EVGA shook the PSU market with top-performing G2 units and is doing it again with the SuperNOVA P2 1000 W model released recently. Many features in common  with the G2s, it uses the same Super Flower platform, but comes with extras, like Platinum efficiency and a selectable semi-passive operation.

*Show full review*


----------



## majm84 (Nov 13, 2013)

Actually, according to this page P2 does have over current and over temperature protection..

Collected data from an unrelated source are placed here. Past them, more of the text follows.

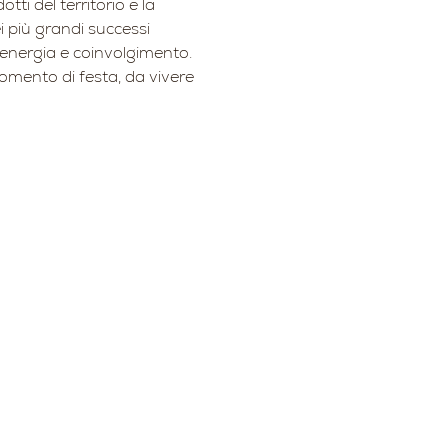
ti del territorio e la 
i più grandi successi 
n energia e coinvolgimento. 
mento di festa, da vivere 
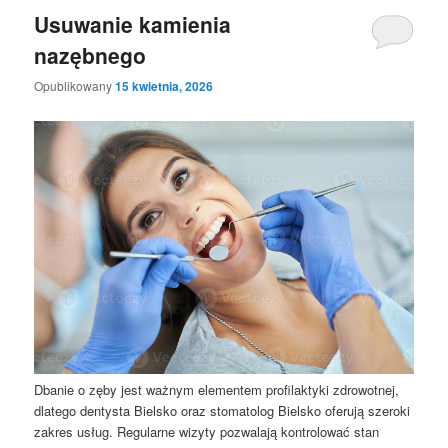
Usuwanie kamienia
nazębnego
Opublikowany
15 kwietnia, 2026
Dbanie o zęby jest ważnym elementem profilaktyki zdrowotnej,
dlatego dentysta Bielsko oraz stomatolog Bielsko oferują szeroki
zakres usług. Regularne wizyty pozwalają kontrolować stan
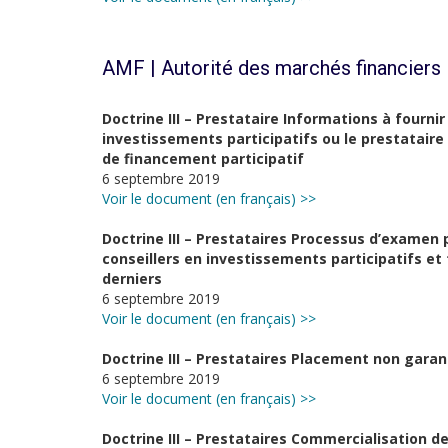
AMF | Autorité des marchés financiers
Doctrine III – Prestataire Informations à fournir
investissements participatifs ou le prestataire
de financement participatif
6 septembre 2019
Voir le document (en français) >>
Doctrine III – Prestataires Processus d’examen
conseillers en investissements participatifs et
derniers
6 septembre 2019
Voir le document (en français) >>
Doctrine III – Prestataires Placement non garan
6 septembre 2019
Voir le document (en français) >>
Doctrine III – Prestataires Commercialisation de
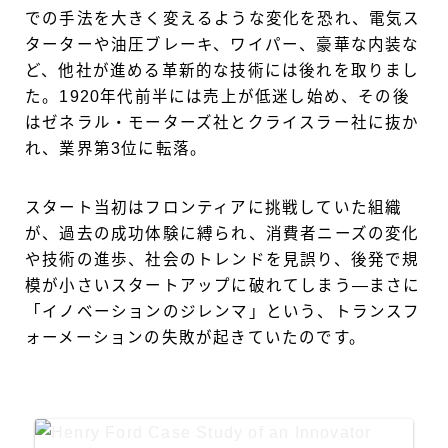
での手法を大きく変えるような変化を恐れ、電気ス
ターターや油圧ブレーキ、ワイパー、豪華な内装な
ど、他社が進める革新的な技術には後れを取りまし
た。1920年代前半には売上が低迷し始め、その後
はゼネラル・モーターズ社とクライスラー社に抜か
れ、業界第3位に転落。
スタート当初はフロンティアに挑戦していた組織
が、過去の成功体験に縛られ、消費者ニーズの変化
や技術の進歩、社会のトレンドを見誤り、後発で規
模が小さいスタートアップに破れてしまう―まさに
「イノベーションのジレンマ」という、トランスフ
ォーメーションの失敗が起きていたのです。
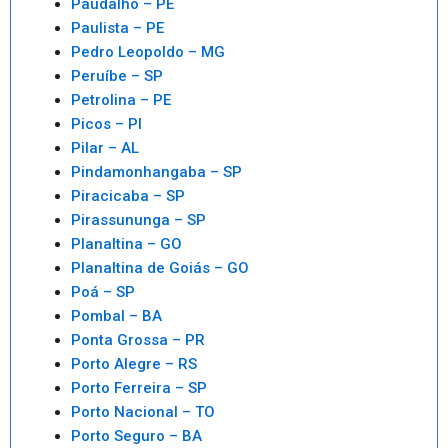
Paudalho – PE
Paulista – PE
Pedro Leopoldo – MG
Peruíbe – SP
Petrolina – PE
Picos – PI
Pilar – AL
Pindamonhangaba – SP
Piracicaba – SP
Pirassununga – SP
Planaltina – GO
Planaltina de Goiás – GO
Poá – SP
Pombal – BA
Ponta Grossa – PR
Porto Alegre – RS
Porto Ferreira – SP
Porto Nacional – TO
Porto Seguro – BA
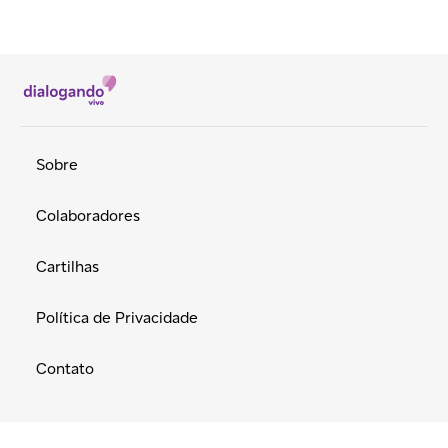
Sobre
Colaboradores
Cartilhas
Política de Privacidade
Contato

http://eu.evga.com/products/moreinfo.asp?pn=220-P2-1000-XR&pwindow=features&family=&sw=


----------



## crmaris (Nov 13, 2013)

who said that it does 

http://www.techpowerup.com/reviews/EVGA/SuperNOVA_P2_1000/2.html


----------



## majm84 (Nov 13, 2013)

EVGA:

http://eu.evga.com/products/moreinfo.asp?pn=220-P2-1000-XR&pwindow=features&family=&sw=

"Heavy-duty protections, including OVP (Over Voltage Protection), UVP (Under Voltage Protection), OCP (Over Current Protection), OPP (Over Power Protection), SCP (Short Circuit Protection), and OTP (Over Temperature Protection)"


----------



## crmaris (Nov 13, 2013)

aa sorry I didn't get this. Nope it doesn't have. It is actually an SF Leadex Platinum which on the site mentions of OCP but on the user's manual it doesn't include it. Of course no OTP on both occassions and on top of that OCP in a 1000W single rail unit is a bad joke.

http://www.techpowerup.com/reviews/SuperFlower/SF-1000F14MP/2.html


----------



## crmaris (Nov 13, 2013)

http://www.techpowerup.com/reviews/SuperFlower/SF-1000F14MP/images/box_side1_close.jpg


----------



## maukkae (Jun 17, 2014)

Did you happen to measure the minimum (<200 W loads) fan rpm when the eco mode was turned off?


----------



## crmaris (Jun 17, 2014)

sorry no.


----------



## maukkae (Jun 23, 2014)

Got my EVGA P2 1000 today. Totally overkill capacity wise, but your (and Jonnyguru's) review got me interested. This is the third power supply I bought for a new build. First got a Seasonic 520 W Platinum fanless, but it had a loud buzz/whine. It was replaced by a Corsair AX760i, but its clicking fan in idle and whine was a big disappointment.

But the EVGA. Holy moly. No noise unless I put my ear right next to the vents. No fear of the fan ever running with my system. Highly recommended!

Oh, the non-eco mode is too loud, but no reason to use it.


----------